> **Data shown**

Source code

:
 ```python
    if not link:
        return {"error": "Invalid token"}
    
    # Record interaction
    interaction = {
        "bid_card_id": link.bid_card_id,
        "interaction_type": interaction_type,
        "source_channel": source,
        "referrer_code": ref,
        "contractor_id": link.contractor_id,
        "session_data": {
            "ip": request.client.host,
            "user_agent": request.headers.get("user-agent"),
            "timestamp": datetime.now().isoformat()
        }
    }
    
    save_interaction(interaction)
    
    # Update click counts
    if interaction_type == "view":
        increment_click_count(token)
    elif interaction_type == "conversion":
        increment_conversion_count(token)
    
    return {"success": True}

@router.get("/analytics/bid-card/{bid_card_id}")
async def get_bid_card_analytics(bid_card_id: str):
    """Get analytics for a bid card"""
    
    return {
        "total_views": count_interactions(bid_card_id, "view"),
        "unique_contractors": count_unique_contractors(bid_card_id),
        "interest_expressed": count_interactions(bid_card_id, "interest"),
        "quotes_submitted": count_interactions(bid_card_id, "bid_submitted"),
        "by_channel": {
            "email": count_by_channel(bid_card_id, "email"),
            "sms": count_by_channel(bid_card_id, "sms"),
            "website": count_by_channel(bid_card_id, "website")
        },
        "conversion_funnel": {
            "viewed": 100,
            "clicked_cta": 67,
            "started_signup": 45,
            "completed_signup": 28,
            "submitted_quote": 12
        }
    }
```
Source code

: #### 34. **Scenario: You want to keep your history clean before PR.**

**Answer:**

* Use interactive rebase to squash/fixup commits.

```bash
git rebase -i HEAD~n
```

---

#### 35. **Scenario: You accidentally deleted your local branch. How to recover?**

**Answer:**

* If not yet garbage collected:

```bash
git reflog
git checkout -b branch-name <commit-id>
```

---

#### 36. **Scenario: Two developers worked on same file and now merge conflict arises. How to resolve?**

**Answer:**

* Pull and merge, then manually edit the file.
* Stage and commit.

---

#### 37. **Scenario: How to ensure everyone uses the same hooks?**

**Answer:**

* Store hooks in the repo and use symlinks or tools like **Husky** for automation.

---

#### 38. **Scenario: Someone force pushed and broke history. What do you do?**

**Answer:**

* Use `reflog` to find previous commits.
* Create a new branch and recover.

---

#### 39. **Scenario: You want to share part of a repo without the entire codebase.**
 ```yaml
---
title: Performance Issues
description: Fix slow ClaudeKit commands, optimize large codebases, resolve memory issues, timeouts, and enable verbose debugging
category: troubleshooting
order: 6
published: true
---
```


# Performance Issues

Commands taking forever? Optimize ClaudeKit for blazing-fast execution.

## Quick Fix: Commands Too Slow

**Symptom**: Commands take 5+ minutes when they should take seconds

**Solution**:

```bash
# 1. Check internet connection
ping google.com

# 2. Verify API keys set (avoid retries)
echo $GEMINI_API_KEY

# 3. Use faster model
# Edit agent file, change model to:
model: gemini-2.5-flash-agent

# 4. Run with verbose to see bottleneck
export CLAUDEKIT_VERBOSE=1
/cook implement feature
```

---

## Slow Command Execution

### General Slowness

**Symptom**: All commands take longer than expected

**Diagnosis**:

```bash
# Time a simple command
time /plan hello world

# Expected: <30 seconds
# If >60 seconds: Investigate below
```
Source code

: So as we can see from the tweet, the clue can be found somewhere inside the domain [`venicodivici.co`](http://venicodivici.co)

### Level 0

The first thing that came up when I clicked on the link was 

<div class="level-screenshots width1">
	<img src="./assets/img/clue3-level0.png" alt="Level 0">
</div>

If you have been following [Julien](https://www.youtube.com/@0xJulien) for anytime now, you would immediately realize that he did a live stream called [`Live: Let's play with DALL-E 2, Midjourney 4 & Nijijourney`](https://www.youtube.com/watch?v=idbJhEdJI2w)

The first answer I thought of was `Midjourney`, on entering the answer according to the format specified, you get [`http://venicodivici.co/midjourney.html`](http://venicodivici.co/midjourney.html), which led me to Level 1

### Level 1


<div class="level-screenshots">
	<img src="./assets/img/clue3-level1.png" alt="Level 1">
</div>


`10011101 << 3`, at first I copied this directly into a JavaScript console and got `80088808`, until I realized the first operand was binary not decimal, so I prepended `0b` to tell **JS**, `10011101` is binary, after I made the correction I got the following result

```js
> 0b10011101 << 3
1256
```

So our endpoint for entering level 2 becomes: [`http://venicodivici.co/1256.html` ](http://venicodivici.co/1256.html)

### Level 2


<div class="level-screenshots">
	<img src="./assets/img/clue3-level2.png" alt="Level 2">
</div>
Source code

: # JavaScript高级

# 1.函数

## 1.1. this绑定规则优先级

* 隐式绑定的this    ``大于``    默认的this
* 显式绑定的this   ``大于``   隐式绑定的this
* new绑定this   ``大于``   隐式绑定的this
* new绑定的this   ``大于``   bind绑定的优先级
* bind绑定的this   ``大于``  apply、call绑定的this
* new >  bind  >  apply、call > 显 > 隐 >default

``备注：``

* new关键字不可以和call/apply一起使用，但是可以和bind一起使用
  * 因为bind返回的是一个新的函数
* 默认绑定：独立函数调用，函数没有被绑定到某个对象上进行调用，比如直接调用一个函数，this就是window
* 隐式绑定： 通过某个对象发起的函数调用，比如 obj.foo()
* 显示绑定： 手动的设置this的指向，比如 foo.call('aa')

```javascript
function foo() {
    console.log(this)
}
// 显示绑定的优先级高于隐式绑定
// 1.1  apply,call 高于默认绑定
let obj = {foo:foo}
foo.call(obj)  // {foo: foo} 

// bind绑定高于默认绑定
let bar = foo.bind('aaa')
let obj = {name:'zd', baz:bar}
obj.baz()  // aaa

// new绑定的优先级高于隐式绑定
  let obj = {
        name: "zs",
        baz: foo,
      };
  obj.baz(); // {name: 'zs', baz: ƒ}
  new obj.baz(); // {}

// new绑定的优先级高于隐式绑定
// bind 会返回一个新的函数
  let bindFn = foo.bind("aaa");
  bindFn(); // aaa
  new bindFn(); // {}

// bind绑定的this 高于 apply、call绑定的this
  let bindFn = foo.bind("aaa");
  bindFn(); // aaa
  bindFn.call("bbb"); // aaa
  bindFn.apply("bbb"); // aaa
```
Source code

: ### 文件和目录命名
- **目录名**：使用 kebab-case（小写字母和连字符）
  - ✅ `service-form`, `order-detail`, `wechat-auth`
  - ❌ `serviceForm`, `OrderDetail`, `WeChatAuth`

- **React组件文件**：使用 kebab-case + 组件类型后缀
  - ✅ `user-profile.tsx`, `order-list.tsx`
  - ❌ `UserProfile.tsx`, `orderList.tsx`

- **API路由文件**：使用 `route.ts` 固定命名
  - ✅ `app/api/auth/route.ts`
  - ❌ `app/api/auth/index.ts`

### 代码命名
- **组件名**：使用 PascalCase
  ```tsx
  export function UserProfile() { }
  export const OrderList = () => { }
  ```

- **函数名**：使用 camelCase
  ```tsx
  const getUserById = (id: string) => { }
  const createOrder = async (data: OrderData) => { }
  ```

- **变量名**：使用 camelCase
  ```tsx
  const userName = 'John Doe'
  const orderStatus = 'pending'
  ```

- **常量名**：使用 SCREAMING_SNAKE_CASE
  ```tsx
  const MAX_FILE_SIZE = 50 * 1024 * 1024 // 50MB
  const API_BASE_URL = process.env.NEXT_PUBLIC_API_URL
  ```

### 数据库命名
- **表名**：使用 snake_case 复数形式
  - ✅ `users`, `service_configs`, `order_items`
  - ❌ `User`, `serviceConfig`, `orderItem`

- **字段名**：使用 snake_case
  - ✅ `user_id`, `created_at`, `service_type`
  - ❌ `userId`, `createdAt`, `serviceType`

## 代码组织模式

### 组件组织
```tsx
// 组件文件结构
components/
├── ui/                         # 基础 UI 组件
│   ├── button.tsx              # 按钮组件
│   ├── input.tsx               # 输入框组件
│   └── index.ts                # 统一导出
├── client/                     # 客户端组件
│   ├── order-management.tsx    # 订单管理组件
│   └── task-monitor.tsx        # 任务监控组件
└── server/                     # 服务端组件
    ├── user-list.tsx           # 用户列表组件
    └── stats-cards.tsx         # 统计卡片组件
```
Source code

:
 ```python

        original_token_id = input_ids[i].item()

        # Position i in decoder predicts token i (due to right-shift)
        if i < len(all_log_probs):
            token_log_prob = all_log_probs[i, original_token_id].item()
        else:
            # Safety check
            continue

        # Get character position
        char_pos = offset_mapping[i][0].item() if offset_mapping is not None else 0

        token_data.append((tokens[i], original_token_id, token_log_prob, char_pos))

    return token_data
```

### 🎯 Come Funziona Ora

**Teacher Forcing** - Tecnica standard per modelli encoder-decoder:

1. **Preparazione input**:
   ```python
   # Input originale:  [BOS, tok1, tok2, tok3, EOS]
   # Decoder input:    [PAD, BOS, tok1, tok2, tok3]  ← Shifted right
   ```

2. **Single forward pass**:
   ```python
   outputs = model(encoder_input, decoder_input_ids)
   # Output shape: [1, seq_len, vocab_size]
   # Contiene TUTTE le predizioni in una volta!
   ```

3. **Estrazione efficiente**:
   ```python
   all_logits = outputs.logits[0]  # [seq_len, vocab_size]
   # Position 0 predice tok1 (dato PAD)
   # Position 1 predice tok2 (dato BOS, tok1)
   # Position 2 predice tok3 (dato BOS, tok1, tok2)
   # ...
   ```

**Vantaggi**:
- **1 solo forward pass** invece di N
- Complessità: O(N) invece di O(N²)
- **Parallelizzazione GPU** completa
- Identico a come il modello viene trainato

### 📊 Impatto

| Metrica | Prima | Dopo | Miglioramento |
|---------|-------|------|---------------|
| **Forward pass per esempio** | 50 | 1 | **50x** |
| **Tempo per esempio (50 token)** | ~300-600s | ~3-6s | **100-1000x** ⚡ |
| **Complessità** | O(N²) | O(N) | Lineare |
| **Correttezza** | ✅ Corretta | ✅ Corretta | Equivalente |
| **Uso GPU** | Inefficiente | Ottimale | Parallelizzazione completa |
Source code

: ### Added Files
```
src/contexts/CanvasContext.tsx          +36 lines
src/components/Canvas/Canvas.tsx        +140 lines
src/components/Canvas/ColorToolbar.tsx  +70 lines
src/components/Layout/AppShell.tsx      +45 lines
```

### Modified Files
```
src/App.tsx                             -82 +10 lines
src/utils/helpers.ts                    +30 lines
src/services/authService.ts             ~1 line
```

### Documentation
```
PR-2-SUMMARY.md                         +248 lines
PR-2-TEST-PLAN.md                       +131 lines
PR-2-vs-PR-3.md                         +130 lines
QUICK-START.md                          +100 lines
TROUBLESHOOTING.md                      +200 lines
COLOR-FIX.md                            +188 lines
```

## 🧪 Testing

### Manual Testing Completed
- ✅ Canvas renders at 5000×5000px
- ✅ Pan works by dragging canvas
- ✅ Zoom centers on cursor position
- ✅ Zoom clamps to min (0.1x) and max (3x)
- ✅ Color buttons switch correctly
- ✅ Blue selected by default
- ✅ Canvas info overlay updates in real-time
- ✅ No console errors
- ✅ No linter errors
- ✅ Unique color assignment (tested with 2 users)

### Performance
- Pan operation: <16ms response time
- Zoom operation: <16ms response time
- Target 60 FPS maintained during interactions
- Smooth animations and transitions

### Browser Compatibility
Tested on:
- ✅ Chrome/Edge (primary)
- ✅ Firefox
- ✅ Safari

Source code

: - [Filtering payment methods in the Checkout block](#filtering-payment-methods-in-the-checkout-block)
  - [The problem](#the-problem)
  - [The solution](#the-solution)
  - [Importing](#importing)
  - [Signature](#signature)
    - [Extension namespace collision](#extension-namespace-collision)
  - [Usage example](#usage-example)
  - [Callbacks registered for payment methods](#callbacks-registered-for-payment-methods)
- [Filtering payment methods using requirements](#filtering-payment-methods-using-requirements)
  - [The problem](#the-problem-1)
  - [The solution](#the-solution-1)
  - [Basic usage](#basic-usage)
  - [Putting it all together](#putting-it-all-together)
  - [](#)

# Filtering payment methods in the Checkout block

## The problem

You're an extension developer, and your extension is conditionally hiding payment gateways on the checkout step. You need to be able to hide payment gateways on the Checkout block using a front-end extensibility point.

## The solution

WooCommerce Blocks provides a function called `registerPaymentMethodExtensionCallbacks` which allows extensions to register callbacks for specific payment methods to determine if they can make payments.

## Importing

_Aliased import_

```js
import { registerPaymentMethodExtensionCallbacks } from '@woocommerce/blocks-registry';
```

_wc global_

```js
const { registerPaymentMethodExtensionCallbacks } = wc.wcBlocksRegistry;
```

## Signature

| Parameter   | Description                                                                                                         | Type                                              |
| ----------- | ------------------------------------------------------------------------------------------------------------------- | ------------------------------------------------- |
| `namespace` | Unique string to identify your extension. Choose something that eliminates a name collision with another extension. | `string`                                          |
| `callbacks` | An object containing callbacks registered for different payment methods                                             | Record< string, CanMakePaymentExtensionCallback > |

> **What you have to do**
Please return each line of the data above in which the word "operation" occurs.

> **Answer for this exercise**
- Pan operation: <16ms response time
- Zoom operation: <16ms response time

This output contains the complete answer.